Die Econitor Spartipps: So können Sie (fast) ohne Aufwand Ihren Energieverbrauch senken und dabei Kosten und CO2 sparen!

Mit neuer Heizungspumpe effizient ins Jahr starten

Denn die alte Heizungspumpe verbraucht mehr Strom als Sie denken – und Ihnen lieb ist.

Wussten Sie, dass eine alte Heizungspumpe zehn Prozent des gesamten Stroms im Haushalt verbraucht? Dass sie drei- bis viermal so viel Kosten verursacht wie Ihr Fernseher? Und dass sie, wenn ihr hoher Energiebedarf durch Normalstrom gedeckt wird, über ihre Lebensdauer verteilt für mindestens zwei Tonnen CO2 zusätzlich verantwortlich ist?

Aber das Gute gleich vorweg: Es lässt sich etwas dagegen unternehmen, und zwar recht schnell für vergleichsweise wenig Geld – eine neue Heizungspumpe einbauen.

Vorteile der energieeffizienten Heizungspumpen

Die neuen, effizienten Pumpen verbrauchen deutlich weniger Energie als ältere Modelle. Zusätzlich lassen sie sich einfach regulieren: Wo eine alte Pumpe während der Heizperiode oder manchmal sogar das ganze Jahr über auf Hochtouren läuft, lassen sich die neuen Geräte so einstellen, dass sie nur innerhalb eines bestimmten Zeitraums arbeiten. Viele verfügen zudem über unterschiedliche Betriebsstufen, die je nach Bedarf automatisch rauf oder runter geschaltet werden.

Daraus ergibt sich eine große Differenz bezüglich der Stromrechnung zwischen alt und neu: Eine 20 Jahre alte Heizungspumpe verbraucht etwa fünf Mal mehr Strom als ein modernes, effizientes Modell. Durch einen Pumpenaustausch können zirka 100 Euro pro Jahr gespart werden, so dass sich eine neue Heizungspumpe nach drei bis vier Jahren wieder amortisiert.

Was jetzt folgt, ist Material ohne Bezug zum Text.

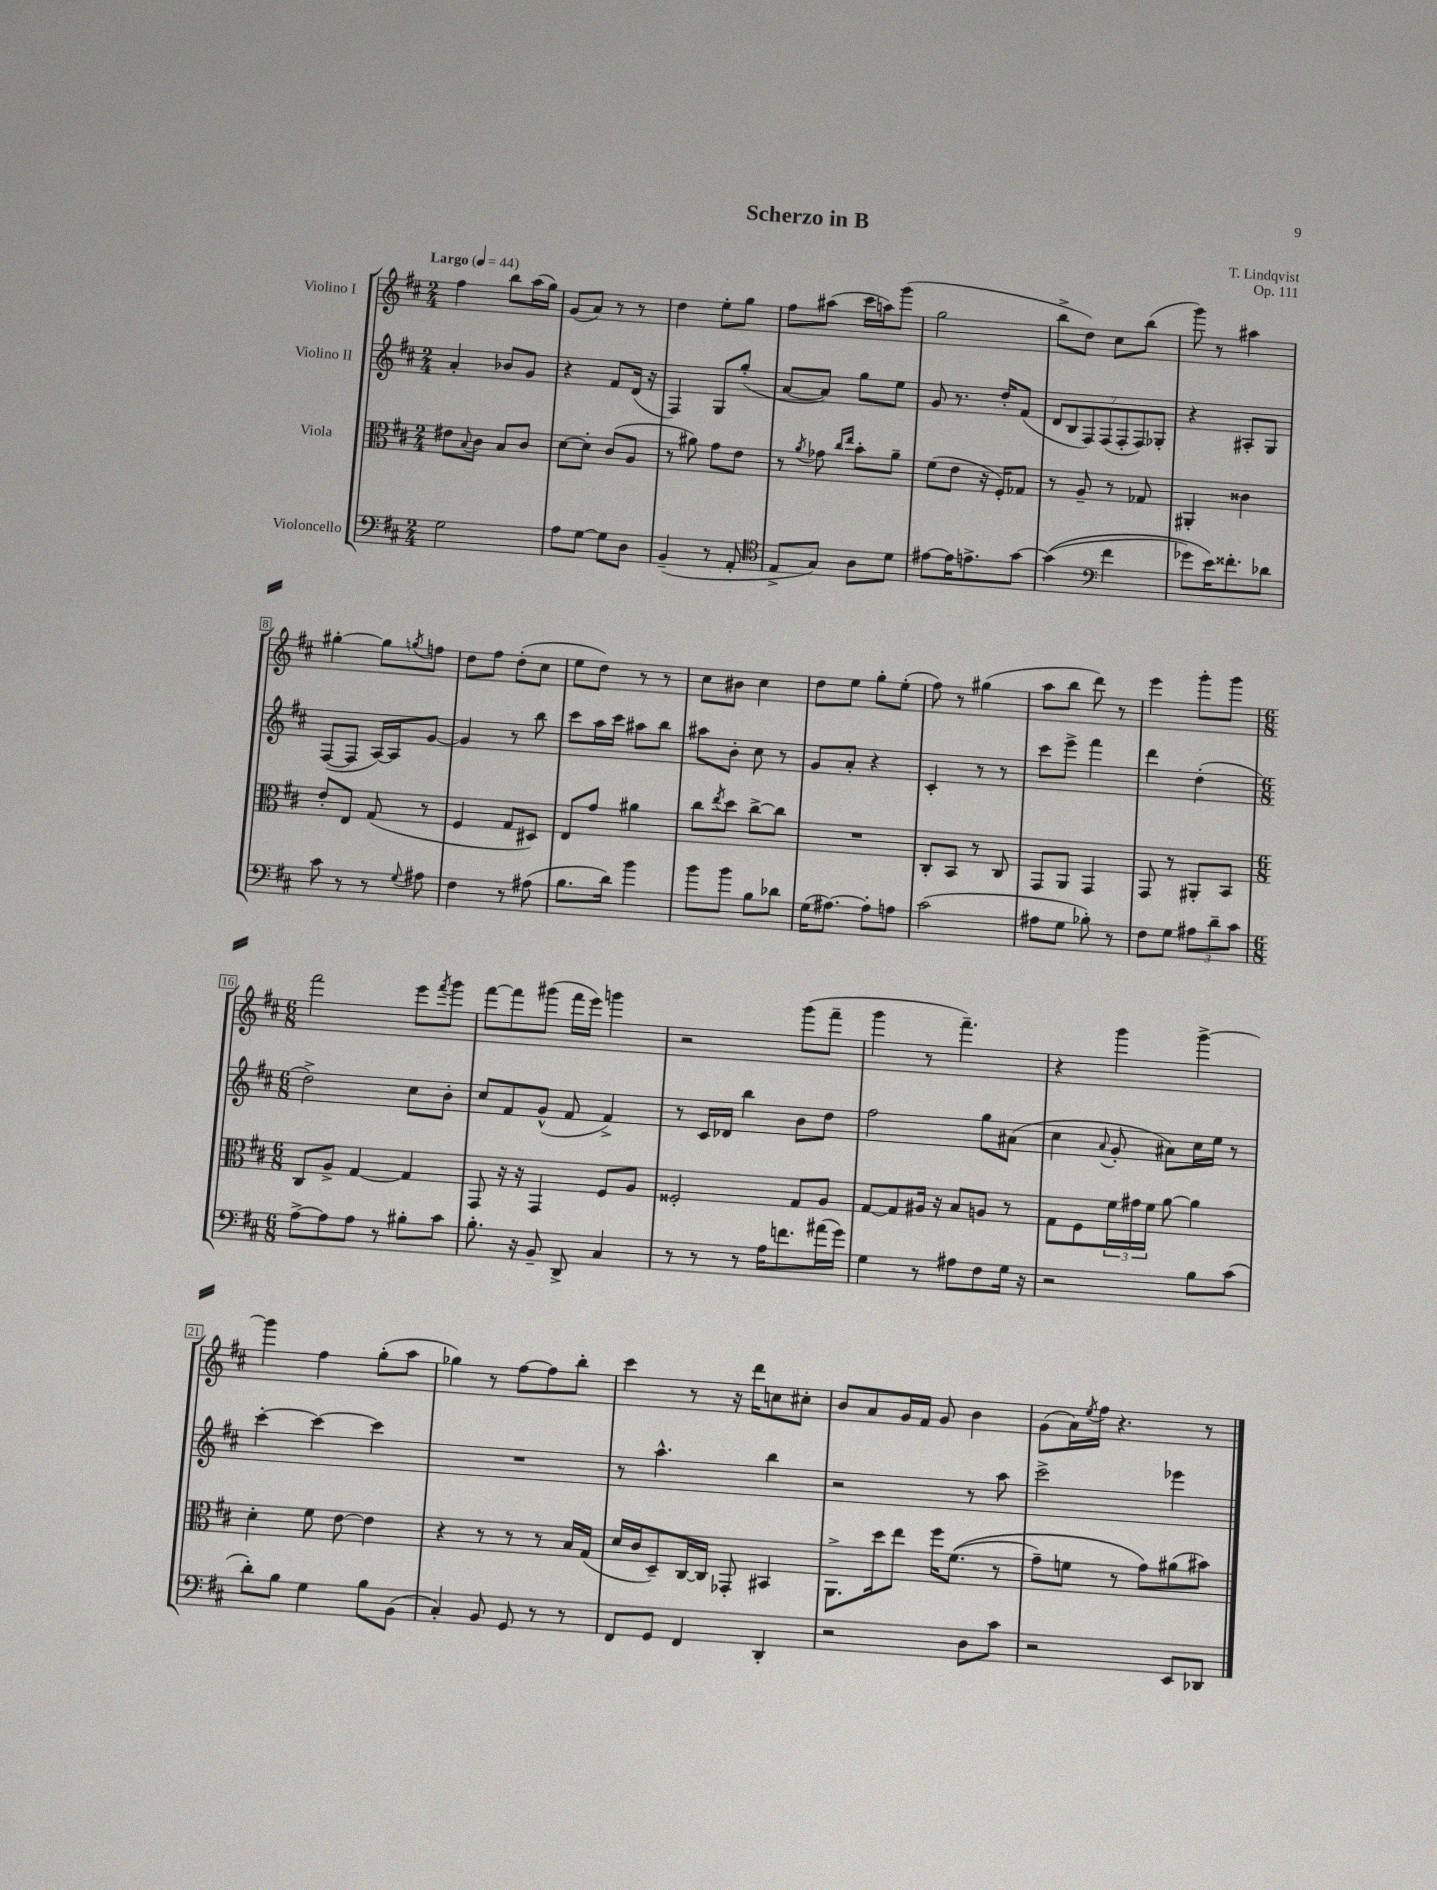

**kern	**kern	**kern	**kern
*staff4	*staff3	*staff2	*staff1
*clefF4	*clefC3	*clefG2	*clefG2
*k[f#c#]	*k[f#c#]	*k[f#c#]	*k[f#c#]
*M2/4	*M2/4	*M2/4	*M2/4
*MM44	*MM44	*MM44	*MM44
2G	8e#	4a'	4ff#
.	8qqB	.	.
.	8c#	.	.
.	8B	8b-	8bb
.	8c#	8g	(16aa
.	.	.	16gg)
=	=	=	=
8A	[8d	4r	(8g
[8G	8d']	.	8a)
8G]	(8c#	8f#	8r
8D	8A	(16d	8r
.	.	16r	.
=	=	=	=
(4BB~	8r	4F#)	4dd
.	8a#)	.	.
8r	8g	8G	8ee'
8AA'	8e	(8gg'	8gg
=	=	=	=
*clefC4	*	*	*
8E^	8r	[8a	8ff#
.	8qa	.	.
8G)	8g-	8a])	(8aa#
.	16qqcc#	.	.
.	16qqee	.	.
8A	8b'	8gg	16ccc#
.	.	.	16aa)
8d	8a~	8ee	(8ggg
=	=	=	=
[8e#	(8f#	8g	2gg
16e#]	8e	8.r	.
8.e^	.	.	.
.	16r	.	.
.	16F#')	16dd'	.
[8g	8G-	(8f#	.
=	=	=	=
&((4g]	8r	14d	8bb^
.	.	14B	.
.	8A~	.	8dd)
.	.	14F#)	.
.	.	(14F#	.
*clefF4	*	*	*
4f#	8r	.	8cc#
.	.	14F#'	.
.	.	14F#)	.
.	8G-	.	(8bb
.	.	14G-'	.
=	=	=	=
8g-)	4AA#'	4r	8ggg)
16e&)	.	.	8r
8.f##'	.	.	.
.	4c##	8A#'	4aa#
8d-	.	8G	.
=	=	=	=
8c#	8e'	([8F#	[4gg#'
8r	8E	8F#]	.
8r	(8G	[16A)	8gg#]
.	.	16A]	.
8qqG	.	.	8qgg
8A#	8r	[8g	8ff
=	=	=	=
4F#	4F#	4g]	8dd
.	.	.	8ff#
8r	8G	8r	(8dd'
(8A#	8D#)	8bb	8cc#
=	=	=	=
8.B	8E	8ccc#	8ee
.	8g	16aa	8dd)
16d)	.	16ccc#	.
4b	4a#	8aa#	8r
.	.	8bb	8r
=	=	=	=
8b	8cc#	8aa#	8cc#
.	8qee	.	.
8b	8dd	8b'	8b#
8B	[8cc#^	8cc#	4cc#
8d-	8cc#]	8r	.
=	=	=	=
(16G	2r	8g	8dd
[8.A#)	.	.	.
.	.	8a'	8ee
8A#']	.	4r	8gg'
8A	.	.	(8ee'
=	=	=	=
(2c#	8C#'	4c#'	8ff#)
.	8BB	.	8r
.	8r	8r	(4gg#
.	8C#	8r	.
=	=	=	=
8A#	8GG	8ccc#	8aa
8G	8AA	8eee^	8bb
8B-')	4GG	4fff#	8ddd)
8r	.	.	8r
=	=	=	=
8F#	8GG	4ddd	4eee
8G	8r	.	.
12A#	8AA#'	(4dd'	8ggg'
12d~	.	.	.
.	8BB	.	8ggg
12c#	.	.	.
=	=	=	=
*M6/8	*M6/8	*M6/8	*M6/8
[8A^	8C#	2dd^)	2fff#
8A]	8A^	.	.
8A	[4G	.	.
8r	.	.	.
8B#'	4G]	8cc#	8eee
.	.	.	8qfff#
8c#	.	8b'	8ggg
=	=	=	=
8.B'	8GG	8cc#	[8fff#
.	16r	8f#	8fff#]
16r	16r	.	.
8BB~	4GG	(8g^^	(8ggg#
8DD^	.	8f#	16fff#
.	.	.	16eee)
4C#	8F#	4f#^)	4ggg
.	8A	.	.
=	=	=	=
8r	2F##'	8r	2r
8r	.	16c#	.
.	.	16d-	.
8r	.	4bb	.
16A	.	.	.
8.f	.	.	.
.	8G	8b	(8ggg
(16a#	8A	8dd	8fff#~
16g)	.	.	.
=	=	=	=
4G	[8G	2ff#	4ggg
.	8G]	.	.
8r	16A#	.	8r
.	16r	.	.
8A#	8B	.	4.fff#~)
8F#	8A	8gg	.
16G	8r	(8a#	.
16r	.	.	.
=	=	=	=
2r	8G	4cc#	4r
.	8F#	.	.
.	.	8qqa	.
.	24f#	8g'	4ggg
.	24g#	.	.
.	24f#	.	.
.	[8a	8a#)	.
8B	4a]	16cc#	[4ggg^
.	.	16ee	.
(8c#	.	8r	.
=	=	=	=
8d')	4d'	[4ccc#'	4ggg]
8B	.	.	.
4G	8f#	4ccc#_	4ff#
.	[8e	.	.
8B	4e]	4ccc#]	(8gg'
(8BB	.	.	8aa
=	=	=	=
4C#')	4r	2.r	4gg-)
8BB	8r	.	8r
8GG	8r	.	[8ff#
8r	8r	.	8ff#]
8r	16B	.	8bb'
.	(16G	.	.
=	=	=	=
8FF#	16d	8r	4ccc#
.	16c#	.	.
8GG	8D~)	4.aa^^	.
4FF#	[16C#	.	8r
.	16C#]	.	.
.	8GG-'	.	16r
.	.	.	16ddd
4DD'	4BB#	4bb	8cc
.	.	.	8cc#'
=	=	=	=
2r	8.AA^	2r	8b
.	.	.	8a
.	16dd	.	.
.	8ee	.	16g
.	.	.	16f#
.	16ff#	.	8g
.	&((8.f#	.	.
8D	.	8r	4b
8c#	8r	8aa	.
=	=	=	=
2r	8g~)	2ccc#^	(8g
.	8f	.	16a)
.	.	.	8qee
.	.	.	16ff#
.	8r	.	4.r
.	8g&)	.	.
8EE	(8a#	4eee-	.
8DD-	8b#)	.	8r
==	==	==	==
*-	*-	*-	*-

Aber auch bei neueren Modellen sollten Sie immer auf die Energieeffizienz achten: Im Zuge eines Tests der Stiftung Warentest schnitten zwar die meisten modernen Heizungspumpen relativ gut ab, es gab aber auch einige Ausreißer nach oben. So betrug der Kostenunterschied zwischen dem sparsamsten und dem ineffizientesten Modell auf 20 Jahre gesehen 950 Euro.

Förderung vom Staat

Sie können bei der KfW-Bank einen Antrag auf Förderung des Einbaus einer Hocheffizienzpumpe der Energieeffizienzklasse A stellen. Hierdurch kann der Einbau mit bis zu 100 Euro gefördert werden. Dies gilt allerdings nur für den Fall, dass eine solche Heizungspumpe in eine bestehende Heizungsanlage eingebaut wird.

Übrigens:

Analog zu den Energie-Labeln bei Elektrogeräten wie Kühlschrank und Geschirrspüler existiert eine freiwillige Energieverbrauchskennzeichnung für Heizungspumpen. Achten Sie beim Kauf auf die Energieeffizienzklassen, die auch hier von A (niedriger Energieverbrauch) bis G (hoher Energieverbrauch) reichen.